The 2010 Winter Games in Vancouver, British Columbia, were considered a chance at redemption, but Jacobellis swerved off course in a semifinal heat and missed the final. In 2014, in Sochi, Russia, she was leading a semifinal heat when she stumbled on a set of late-race rollers and missed the final again.

“I don’t think it has to do with the Olympics,” she said that day in Russia. “It’s just on a fluke of when things work out for me and when they don’t.”

Her longtime teammate Faye Gulini was more exacting.

“People don’t understand how much pressure is put on her,” she said four years ago. “It breaks my heart because I think it takes the fun out of it for her. Just this event. She loves the sport. She’s a phenomenal snowboarder.
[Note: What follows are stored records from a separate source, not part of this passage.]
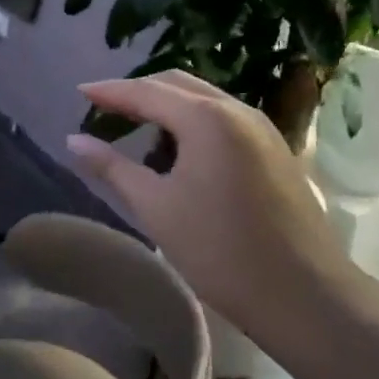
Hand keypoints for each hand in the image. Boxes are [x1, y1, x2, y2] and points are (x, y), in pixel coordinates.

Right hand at [67, 71, 341, 335]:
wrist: (304, 293)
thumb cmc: (220, 251)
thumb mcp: (156, 208)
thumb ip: (112, 167)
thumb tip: (74, 140)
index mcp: (206, 118)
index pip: (146, 91)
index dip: (110, 91)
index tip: (80, 91)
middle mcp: (237, 109)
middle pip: (177, 84)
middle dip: (139, 91)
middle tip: (106, 108)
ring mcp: (262, 127)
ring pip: (204, 100)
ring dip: (168, 105)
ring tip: (138, 129)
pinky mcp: (275, 148)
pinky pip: (224, 118)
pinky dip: (194, 121)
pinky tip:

But it’s in her head.”

Shull’s first conversation with Jacobellis in 2016 focused on 2006. Shull was one of the first people who did not try to convince Jacobellis that she should just get over it but instead said she should examine it.

“I was like, wait a minute — you were doing what teenagers do,” Shull said. “You were defining yourself. ‘Everyone expects me to be this perfect little golden girl who wins this gold medal,’ and what do we all do as teenagers? For normal people, you change your major in college, or you date the wrong girl. You do something that’s different than what everyone is telling you and expecting you to do.”

It was a distinct echo of what Jacobellis said at the coffee shop that warm day not long ago.

“Breaking it down, it was almost this rebellious act,” she said. “And what 19-year-old” — she was 20 — “doesn’t flirt with a little rebellion when they’re growing up as an individual?”

One of the dogs, a terrier mix named Gidget, stirred at her feet. Jacobellis continued.

“I had always been so disciplined, and then you get to that moment where you have a choice, and you almost don’t want to do something that someone is forcing you to do,” she said. “Now it’s a little bit easier to forgive myself because now you understand, maybe, why you did something when you didn’t know the rhyme or reason for it. It wasn’t an insult to the country. It was just me being a teenager and trying to express myself and having fun snowboarding and being lost in the moment.”

She smiled.

“It was just something that happened,” she said, conclusively. Gidget barked, as if for punctuation, or maybe an amen.

NO MIRACLE CURE

Before the 2006 Winter Olympics, Jacobellis starred in a commercial for Visa. A fictional coach tried to calm her nerves.

“Imagine yourself on the medal stand,” he said. “No one can touch you.”

It is the same positive-thinking mantra athletes routinely hear. Shull does not buy it. It’s OK, even helpful, she said, to be nervous at the starting gate, to hate a certain part of the course, to have memories of falling as the next finish line approaches. Just talk about it.

Foley admitted that Shull’s advice to Jacobellis can make him uneasy.

“The more she deals with it, in some ways, that’s hard work — you’re not allowing yourself to ignore all the feelings you have, and that’s got to be difficult,” Foley said. “But it’s worth a try. We’ve been there a lot of times, and it hasn’t gone how we wanted for Lindsey, so why not work hard like this and see where we can get?”

Foley said Shull was not “a miracle cure” and nixed the idea of her attending the Olympics, preferring that Jacobellis keep a relatively normal competition routine. But Jacobellis and Shull met in California for a couple of days just before Jacobellis left for South Korea. They expected to continue their long-distance sessions leading to next Thursday, the day of the women’s snowboard cross competition.

Back in Encinitas, in another time and place, Jacobellis allowed herself to daydream about the Olympics. She admitted to a “very strong love-hate relationship” with them.

“I’m hoping that through all the years that I’ve been doing this, that these things will all come together and help keep me calm and focused, and hopefully I’ll come through,” Jacobellis said.

Soon she was gone, on her skateboard trailed by two dogs, thinking she might spend the afternoon surfing. The Winter Olympics, past and future, felt far away.